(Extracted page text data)
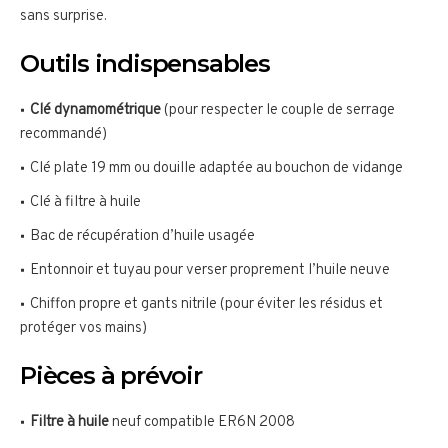
sans surprise.
Outils indispensables
Clé dynamométrique
(pour respecter le couple de serrage
recommandé)
Clé plate 19 mm ou douille adaptée au bouchon de vidange
Clé à filtre à huile
Bac de récupération d’huile usagée
Entonnoir et tuyau pour verser proprement l’huile neuve
Chiffon propre et gants nitrile (pour éviter les résidus et
protéger vos mains)
Pièces à prévoir
Filtre à huile
neuf compatible ER6N 2008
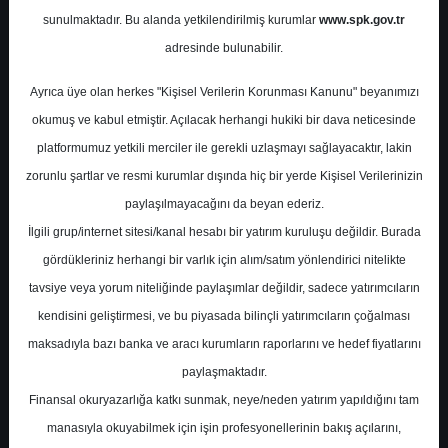
Potansiyel
%0.00
sunulmaktadır. Bu alanda yetkilendirilmiş kurumlar
www.spk.gov.tr
Getiri
adresinde bulunabilir.
Endeks Üstü
Get.
0
5
Ayrıca üye olan herkes "Kişisel Verilerin Korunması Kanunu" beyanımızı
Salı, 14 Ocak 2025
okumuş ve kabul etmiştir. Açılacak herhangi hukiki bir dava neticesinde
platformumuz yetkili merciler ile gerekli uzlaşmayı sağlayacaktır, lakin
zorunlu şartlar ve resmi kurumlar dışında hiç bir yerde Kişisel Verilerinizin
paylaşılmayacağını da beyan ederiz.
İlgili grup/internet sitesi/kanal hesabı bir yatırım kuruluşu değildir. Burada
gördükleriniz herhangi bir varlık için alım/satım yönlendirici nitelikte
tavsiye veya yorum niteliğinde paylaşımlar değildir, sadece yatırımcıların
En Yüksek Tahmin
183,00 ₺
kendisini geliştirmesi, ve bu piyasada bilinçli yatırımcıların çoğalması
Ortalama Fiyat Tahmini
161,43 ₺
maksadıyla bazı banka ve aracı kurumların raporlarını ve hedef fiyatlarını
En Düşük Tahmin
137,53 ₺
paylaşmaktadır.
Ortalama Getiri Potansiyeli
%83.33
Finansal okuryazarlığa katkı sunmak, neye/neden yatırım yapıldığını tam
manasıyla okuyabilmek için işin profesyonellerinin bakış açılarını,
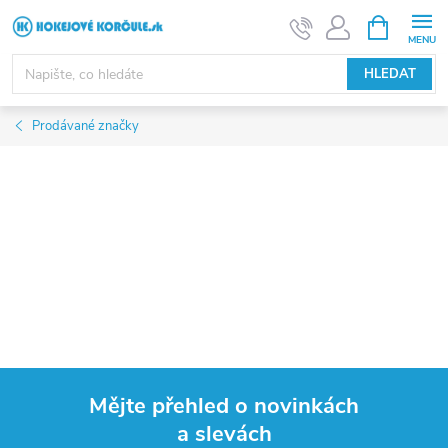
Přejít
NÁKUPNÍ
KOŠÍK
na
obsah
HLEDAT
Prodávané značky
Mějte přehled o novinkách
a slevách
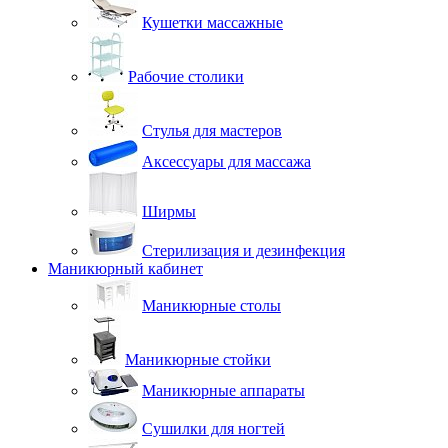
Кушетки массажные
Рабочие столики
Стулья для мастеров
Аксессуары для массажа
Ширмы
Стерилизация и дезинфекция
Маникюрный кабинет
Маникюрные столы
Маникюрные стойки
Маникюрные аппараты
Сушилки для ногтей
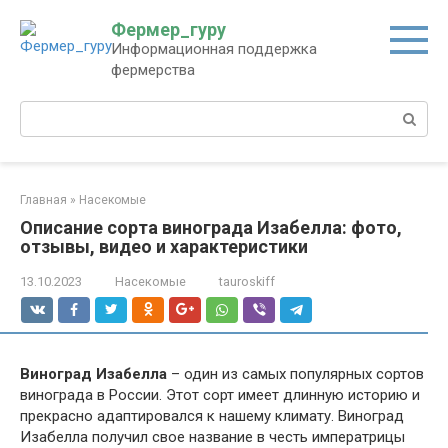
Перейти
Фермер_гуру
к
Информационная поддержка
контенту
фермерства
Поиск:
Главная
»
Насекомые
Описание сорта винограда Изабелла: фото,
отзывы, видео и характеристики
13.10.2023
Насекомые
tauroskiff
Виноград Изабелла
– один из самых популярных сортов
винограда в России. Этот сорт имеет длинную историю и
прекрасно адаптировался к нашему климату. Виноград
Изабелла получил свое название в честь императрицы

__Work instructions__. Pictures do not belong in the copy. Repeat only the lines from the top of the records through the line containing "neuf compatible ER6N 2008".

__Result of this task__.
sans surprise.
Outils indispensables
Clé dynamométrique
(pour respecter le couple de serrage
recommandé)
Clé plate 19 mm ou douille adaptée au bouchon de vidange
Clé à filtre à huile
Bac de récupération d’huile usagée
Entonnoir et tuyau pour verser proprement l’huile neuve
Chiffon propre et gants nitrile (pour éviter les résidus et
protéger vos mains)
Pièces à prévoir
Filtre à huile
neuf compatible ER6N 2008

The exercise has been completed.